Dia ingin pernikahannya dengan Travis Kelce berlangsung diam-diam musim panas ini. Pribadi. Ketat. Tidak ada kebocoran. Dan menurut rumor yang beredar, dia rela membakar jembatan untuk menyelesaikannya.
Jembatan itu kebetulan adalah Ed Kelce. Ayah Travis. Pria berusia 74 tahun itu diduga tidak mengetahui rencana tersebut karena dianggap berisiko terhadap keamanan. Atau seperti yang dikatakan oleh salah satu orang dalam, dia adalah “meriam yang lepas”.
Dia tidak bisa dipercaya untuk tutup mulut.
Swift tidak hanya meminta diam dengan baik. Dia memotong lututnya.
Masuk akal jika Anda melihat ke belakang. Agustus 2025. Pertunangannya baru saja terjadi. Ed menceritakan semuanya kepada John Kosich News 5. Dia memberikan stempel waktunya. Dia menggambarkan keragu-raguan Travis, tekanan yang dia berikan pada Travis untuk menunggu sampai akhir minggu ini untuk membuat “hal besar”. Dia merinci gelas anggur di Missouri. Panggilan FaceTime ke orang tua semua orang segera setelahnya.
Dia menumpahkan semuanya. Untuk semua orang.
Swift mendengarnya. Dan sekarang? Sekarang dia paranoid. Atau hanya pragmatis. Tidak ada undangan fisik yang dikirimkan. Tidak ada tanggal penyimpanan yang disimpan di kotak surat di mana tangan atau fotografer yang penasaran bisa mendapatkannya. Sebaliknya, Swift menelepon orang secara pribadi.
Ya.

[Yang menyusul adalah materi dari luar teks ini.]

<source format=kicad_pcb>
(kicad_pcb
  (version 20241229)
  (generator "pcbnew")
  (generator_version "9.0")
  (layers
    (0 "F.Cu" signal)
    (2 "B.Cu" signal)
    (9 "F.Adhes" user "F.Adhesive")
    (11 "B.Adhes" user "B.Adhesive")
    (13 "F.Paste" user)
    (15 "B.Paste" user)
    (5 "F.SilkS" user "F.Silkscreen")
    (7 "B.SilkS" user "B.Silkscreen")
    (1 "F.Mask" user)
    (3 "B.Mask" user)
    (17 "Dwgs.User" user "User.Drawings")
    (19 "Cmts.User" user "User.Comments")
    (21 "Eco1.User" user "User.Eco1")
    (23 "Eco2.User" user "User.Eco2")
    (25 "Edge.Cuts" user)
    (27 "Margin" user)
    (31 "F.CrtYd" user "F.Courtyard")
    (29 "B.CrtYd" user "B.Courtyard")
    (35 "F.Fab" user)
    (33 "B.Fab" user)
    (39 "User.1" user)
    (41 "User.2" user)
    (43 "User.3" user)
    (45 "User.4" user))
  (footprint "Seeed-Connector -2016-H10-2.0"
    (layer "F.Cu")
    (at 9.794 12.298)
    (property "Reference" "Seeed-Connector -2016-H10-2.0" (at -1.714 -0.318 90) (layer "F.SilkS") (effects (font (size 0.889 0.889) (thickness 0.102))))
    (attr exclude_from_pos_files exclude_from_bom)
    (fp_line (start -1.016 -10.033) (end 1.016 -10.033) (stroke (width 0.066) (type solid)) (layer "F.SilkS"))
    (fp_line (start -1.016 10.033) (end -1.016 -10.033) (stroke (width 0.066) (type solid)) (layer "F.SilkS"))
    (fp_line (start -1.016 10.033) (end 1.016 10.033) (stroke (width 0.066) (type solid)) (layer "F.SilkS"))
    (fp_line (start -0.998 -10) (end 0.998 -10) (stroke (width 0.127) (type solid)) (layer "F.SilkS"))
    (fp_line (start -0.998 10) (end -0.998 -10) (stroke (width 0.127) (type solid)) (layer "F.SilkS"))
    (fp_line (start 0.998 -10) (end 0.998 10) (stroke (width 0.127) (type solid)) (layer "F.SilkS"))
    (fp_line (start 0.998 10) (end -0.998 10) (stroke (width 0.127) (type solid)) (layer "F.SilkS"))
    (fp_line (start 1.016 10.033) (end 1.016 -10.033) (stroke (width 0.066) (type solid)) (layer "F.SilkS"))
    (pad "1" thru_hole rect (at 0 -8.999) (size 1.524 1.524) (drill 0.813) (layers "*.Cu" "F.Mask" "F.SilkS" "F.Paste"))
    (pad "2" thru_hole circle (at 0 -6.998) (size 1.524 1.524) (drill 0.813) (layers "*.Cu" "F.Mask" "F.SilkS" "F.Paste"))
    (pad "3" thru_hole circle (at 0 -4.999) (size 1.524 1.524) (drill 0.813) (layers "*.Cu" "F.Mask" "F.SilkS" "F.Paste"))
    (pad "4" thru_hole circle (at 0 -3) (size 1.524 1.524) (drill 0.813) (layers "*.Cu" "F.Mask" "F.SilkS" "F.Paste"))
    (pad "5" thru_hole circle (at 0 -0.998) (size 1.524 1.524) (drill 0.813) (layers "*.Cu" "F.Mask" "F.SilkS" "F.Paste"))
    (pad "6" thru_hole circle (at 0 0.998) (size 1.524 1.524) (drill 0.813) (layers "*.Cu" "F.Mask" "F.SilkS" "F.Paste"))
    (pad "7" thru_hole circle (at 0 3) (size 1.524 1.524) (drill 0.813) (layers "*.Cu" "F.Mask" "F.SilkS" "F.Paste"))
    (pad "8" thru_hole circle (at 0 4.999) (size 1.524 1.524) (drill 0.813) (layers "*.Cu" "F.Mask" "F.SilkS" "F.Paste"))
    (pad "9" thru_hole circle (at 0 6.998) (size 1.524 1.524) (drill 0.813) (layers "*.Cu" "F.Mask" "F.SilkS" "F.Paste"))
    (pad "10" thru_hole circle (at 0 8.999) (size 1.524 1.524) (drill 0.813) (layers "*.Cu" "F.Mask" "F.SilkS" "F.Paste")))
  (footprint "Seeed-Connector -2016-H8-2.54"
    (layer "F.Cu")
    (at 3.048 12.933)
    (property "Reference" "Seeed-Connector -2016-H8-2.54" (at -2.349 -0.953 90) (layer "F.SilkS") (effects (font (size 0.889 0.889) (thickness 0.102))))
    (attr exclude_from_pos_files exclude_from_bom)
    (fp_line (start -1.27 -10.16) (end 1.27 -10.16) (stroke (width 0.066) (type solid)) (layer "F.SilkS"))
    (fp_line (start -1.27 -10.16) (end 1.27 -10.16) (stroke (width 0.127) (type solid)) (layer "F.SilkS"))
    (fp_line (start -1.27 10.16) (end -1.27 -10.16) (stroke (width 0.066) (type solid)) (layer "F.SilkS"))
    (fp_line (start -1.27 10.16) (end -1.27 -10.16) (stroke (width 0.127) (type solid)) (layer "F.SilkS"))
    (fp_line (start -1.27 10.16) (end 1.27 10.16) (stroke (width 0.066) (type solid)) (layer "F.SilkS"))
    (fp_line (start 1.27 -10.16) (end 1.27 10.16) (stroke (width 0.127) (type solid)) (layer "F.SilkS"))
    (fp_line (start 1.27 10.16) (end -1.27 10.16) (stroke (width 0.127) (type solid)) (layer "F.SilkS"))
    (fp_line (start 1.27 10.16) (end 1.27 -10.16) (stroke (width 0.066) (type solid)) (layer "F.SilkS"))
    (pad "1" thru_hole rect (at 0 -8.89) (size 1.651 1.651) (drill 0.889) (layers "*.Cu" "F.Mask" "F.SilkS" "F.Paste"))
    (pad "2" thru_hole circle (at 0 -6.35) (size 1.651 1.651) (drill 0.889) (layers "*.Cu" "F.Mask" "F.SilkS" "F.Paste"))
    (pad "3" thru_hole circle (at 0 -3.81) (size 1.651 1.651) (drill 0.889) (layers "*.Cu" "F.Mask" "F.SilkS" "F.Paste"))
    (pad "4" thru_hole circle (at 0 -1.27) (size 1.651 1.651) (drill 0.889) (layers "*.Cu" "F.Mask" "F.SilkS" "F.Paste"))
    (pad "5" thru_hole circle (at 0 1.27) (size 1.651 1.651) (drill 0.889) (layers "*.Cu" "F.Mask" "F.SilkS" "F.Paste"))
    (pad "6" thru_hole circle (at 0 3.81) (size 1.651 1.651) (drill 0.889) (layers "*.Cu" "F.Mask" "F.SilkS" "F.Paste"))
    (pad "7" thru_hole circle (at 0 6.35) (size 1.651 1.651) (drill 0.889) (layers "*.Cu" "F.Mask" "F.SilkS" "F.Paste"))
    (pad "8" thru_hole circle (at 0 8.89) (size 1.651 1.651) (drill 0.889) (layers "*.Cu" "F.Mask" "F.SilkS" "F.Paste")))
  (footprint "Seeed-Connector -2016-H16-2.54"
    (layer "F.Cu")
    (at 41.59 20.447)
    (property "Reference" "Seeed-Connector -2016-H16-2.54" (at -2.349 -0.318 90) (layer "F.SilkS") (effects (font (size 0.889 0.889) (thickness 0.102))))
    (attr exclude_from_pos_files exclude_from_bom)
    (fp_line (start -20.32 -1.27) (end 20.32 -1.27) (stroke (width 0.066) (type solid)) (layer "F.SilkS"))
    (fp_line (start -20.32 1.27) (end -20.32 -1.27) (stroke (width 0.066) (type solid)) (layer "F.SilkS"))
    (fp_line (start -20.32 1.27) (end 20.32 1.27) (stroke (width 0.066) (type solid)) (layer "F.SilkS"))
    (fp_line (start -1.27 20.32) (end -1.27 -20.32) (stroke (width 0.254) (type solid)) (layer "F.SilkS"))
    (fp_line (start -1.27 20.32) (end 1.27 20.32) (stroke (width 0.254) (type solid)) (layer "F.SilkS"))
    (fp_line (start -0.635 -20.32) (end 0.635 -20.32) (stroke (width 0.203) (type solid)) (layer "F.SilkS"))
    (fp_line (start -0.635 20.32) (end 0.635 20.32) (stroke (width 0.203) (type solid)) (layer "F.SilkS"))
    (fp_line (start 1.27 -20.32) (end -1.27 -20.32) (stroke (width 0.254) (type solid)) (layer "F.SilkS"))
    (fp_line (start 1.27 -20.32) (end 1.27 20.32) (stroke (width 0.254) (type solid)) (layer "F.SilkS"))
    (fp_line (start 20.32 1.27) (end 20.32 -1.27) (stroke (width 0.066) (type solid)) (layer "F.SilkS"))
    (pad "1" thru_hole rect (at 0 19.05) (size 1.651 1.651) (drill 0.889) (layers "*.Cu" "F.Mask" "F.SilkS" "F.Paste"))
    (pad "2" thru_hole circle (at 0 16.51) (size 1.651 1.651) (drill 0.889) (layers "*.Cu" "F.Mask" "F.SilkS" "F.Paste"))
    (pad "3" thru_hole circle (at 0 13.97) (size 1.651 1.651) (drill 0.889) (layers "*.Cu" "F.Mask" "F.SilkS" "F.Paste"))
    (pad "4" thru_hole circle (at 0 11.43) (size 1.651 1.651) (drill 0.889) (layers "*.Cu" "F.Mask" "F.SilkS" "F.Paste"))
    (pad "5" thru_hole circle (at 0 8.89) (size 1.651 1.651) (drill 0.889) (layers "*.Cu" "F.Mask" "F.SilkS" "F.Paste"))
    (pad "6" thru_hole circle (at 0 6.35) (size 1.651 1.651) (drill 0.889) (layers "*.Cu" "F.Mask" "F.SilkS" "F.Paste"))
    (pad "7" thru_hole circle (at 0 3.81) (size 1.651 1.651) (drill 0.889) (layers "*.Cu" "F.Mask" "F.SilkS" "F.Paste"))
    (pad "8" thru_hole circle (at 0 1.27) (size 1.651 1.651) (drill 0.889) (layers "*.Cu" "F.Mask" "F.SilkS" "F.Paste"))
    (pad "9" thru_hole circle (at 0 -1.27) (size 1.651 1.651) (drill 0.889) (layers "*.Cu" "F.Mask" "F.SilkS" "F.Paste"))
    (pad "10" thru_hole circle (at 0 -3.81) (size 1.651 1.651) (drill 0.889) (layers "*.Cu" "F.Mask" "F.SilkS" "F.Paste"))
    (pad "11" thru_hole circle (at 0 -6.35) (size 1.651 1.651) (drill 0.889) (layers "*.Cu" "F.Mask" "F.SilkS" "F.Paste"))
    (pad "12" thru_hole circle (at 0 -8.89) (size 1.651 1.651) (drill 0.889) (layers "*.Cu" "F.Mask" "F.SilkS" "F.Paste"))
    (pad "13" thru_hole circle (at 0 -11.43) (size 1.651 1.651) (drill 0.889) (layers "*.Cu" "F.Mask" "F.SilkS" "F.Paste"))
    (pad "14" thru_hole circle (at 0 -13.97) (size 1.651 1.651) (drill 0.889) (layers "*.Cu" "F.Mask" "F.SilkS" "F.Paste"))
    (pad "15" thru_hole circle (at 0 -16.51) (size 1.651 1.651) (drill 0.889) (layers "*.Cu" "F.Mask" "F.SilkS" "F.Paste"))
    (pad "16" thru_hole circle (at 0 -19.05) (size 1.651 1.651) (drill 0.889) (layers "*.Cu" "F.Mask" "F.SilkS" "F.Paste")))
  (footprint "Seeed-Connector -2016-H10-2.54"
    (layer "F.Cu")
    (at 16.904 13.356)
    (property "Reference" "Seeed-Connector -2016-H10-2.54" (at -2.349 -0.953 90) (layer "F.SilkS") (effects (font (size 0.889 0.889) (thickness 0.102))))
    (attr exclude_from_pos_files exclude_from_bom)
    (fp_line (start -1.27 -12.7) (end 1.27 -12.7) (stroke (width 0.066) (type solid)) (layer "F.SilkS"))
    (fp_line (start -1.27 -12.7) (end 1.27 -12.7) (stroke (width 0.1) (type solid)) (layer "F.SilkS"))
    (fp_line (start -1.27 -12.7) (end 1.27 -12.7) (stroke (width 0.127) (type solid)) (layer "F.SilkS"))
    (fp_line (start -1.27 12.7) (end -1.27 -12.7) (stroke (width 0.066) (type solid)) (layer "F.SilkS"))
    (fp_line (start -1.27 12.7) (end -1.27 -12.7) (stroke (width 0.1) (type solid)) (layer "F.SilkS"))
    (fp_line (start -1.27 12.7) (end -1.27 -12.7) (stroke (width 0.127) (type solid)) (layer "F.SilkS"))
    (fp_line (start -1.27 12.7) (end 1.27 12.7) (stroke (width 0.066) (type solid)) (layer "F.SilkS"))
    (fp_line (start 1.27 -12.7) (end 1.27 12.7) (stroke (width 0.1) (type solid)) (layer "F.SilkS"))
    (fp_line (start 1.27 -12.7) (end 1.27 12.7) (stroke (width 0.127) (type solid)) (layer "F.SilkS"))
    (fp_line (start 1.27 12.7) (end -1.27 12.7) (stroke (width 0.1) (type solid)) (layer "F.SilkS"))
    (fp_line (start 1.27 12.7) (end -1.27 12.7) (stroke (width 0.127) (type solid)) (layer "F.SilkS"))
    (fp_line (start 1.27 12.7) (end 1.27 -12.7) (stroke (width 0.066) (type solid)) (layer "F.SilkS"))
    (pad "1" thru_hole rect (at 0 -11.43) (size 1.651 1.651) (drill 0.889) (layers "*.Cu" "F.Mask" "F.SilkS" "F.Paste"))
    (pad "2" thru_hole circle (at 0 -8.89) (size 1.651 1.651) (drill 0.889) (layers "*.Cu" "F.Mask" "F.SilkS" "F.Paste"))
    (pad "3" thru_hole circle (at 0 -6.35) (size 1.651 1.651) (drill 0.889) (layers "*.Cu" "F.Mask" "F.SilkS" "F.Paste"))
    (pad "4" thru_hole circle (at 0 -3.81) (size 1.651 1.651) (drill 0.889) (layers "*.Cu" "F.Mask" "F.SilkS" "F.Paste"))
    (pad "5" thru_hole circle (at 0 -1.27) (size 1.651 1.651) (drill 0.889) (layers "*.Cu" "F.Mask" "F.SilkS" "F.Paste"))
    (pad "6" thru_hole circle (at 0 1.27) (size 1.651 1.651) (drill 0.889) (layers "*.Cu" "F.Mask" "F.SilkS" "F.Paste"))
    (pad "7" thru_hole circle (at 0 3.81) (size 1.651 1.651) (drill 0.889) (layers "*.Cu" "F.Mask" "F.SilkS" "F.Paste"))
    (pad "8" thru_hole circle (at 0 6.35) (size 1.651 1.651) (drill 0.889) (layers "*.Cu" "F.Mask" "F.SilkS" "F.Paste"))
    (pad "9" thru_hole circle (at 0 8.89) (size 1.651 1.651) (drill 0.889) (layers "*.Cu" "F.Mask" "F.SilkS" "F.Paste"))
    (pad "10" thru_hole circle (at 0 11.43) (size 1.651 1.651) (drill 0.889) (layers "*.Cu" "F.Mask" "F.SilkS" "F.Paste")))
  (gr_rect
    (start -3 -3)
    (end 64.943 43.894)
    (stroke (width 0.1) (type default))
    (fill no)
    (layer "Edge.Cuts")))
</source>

Di telepon.
Dia memberikan detail yang sedikit berbeda kepada tamu yang berbeda. Jika tanggalnya bocor lebih awal, dia tahu persis siapa yang berbicara. Kontra-intelijen diterapkan pada pernikahan bintang pop country.

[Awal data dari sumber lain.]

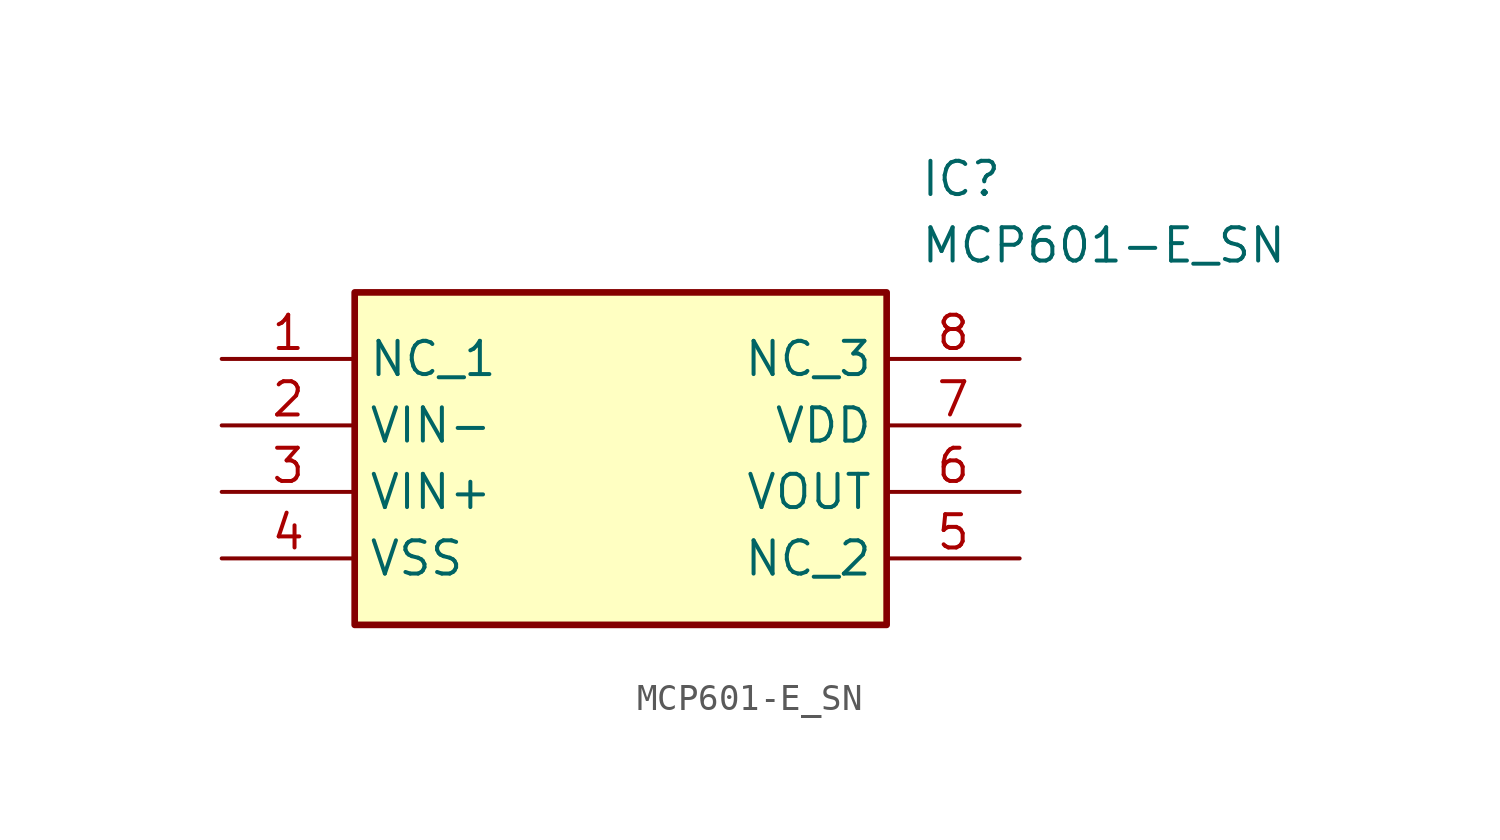
<source format=kicad_sym>
(kicad_symbol_lib
  (version 20231120)
  (generator "kicad_symbol_editor")
  (generator_version "8.0")
  (symbol "MCP601-E_SN"
    (property "Reference" "IC"
      (at 26.67 7.62 0)
      (effects (font (size 1.27 1.27)) (justify left top)))
    (property "Value" "MCP601-E_SN"
      (at 26.67 5.08 0)
      (effects (font (size 1.27 1.27)) (justify left top)))
    (symbol "MCP601-E_SN_1_1"
      (rectangle (start 5.08 2.54) (end 25.4 -10.16) (stroke (width 0.254) (type default)) (fill (type background)))
      (pin passive line (at 0 0 0) (length 5.08) (name "NC_1" (effects (font (size 1.27 1.27)))) (number "1" (effects (font (size 1.27 1.27)))))
      (pin passive line (at 0 -2.54 0) (length 5.08) (name "VIN-" (effects (font (size 1.27 1.27)))) (number "2" (effects (font (size 1.27 1.27)))))
      (pin passive line (at 0 -5.08 0) (length 5.08) (name "VIN+" (effects (font (size 1.27 1.27)))) (number "3" (effects (font (size 1.27 1.27)))))
      (pin passive line (at 0 -7.62 0) (length 5.08) (name "VSS" (effects (font (size 1.27 1.27)))) (number "4" (effects (font (size 1.27 1.27)))))
      (pin passive line (at 30.48 -7.62 180) (length 5.08) (name "NC_2" (effects (font (size 1.27 1.27)))) (number "5" (effects (font (size 1.27 1.27)))))
      (pin passive line (at 30.48 -5.08 180) (length 5.08) (name "VOUT" (effects (font (size 1.27 1.27)))) (number "6" (effects (font (size 1.27 1.27)))))
      (pin passive line (at 30.48 -2.54 180) (length 5.08) (name "VDD" (effects (font (size 1.27 1.27)))) (number "7" (effects (font (size 1.27 1.27)))))
      (pin passive line (at 30.48 0 180) (length 5.08) (name "NC_3" (effects (font (size 1.27 1.27)))) (number "8" (effects (font (size 1.27 1.27))))))))
</source>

Dan Ed bukan satu-satunya yang memegang tas itu. Kylie Kelce, istri Jason, memperjelas hal itu di podcastnya pada bulan April. Orang-orang terus bertanya padanya. Tentang pernikahan. Tentang makanannya. Tentang tempatnya.
Berhenti bertanya padaku. Tidak ada seorang pun yang memberitahumu apa pun.
Dia mengulanginya untuk penekanan. Saya tidak punya rinciannya. Tidak ada. Nol. Lihatlah hitungan tangan. Tidak ada apa-apa.
Jadi bagaimana dengan Ed? Keluar dari lingkaran. Mungkin frustrasi. Namun Swift tampaknya lebih menghargai keheningan daripada keharmonisan keluarga saat ini. Itu adil. Tapi apakah cerdas untuk mengasingkan ayah mertua Anda sebelum dansa pertama?
Mungkin.
Atau mungkin dia baru saja selesai dengan sirkusnya. Dan sejujurnya? Saya menghormati kesibukan itu.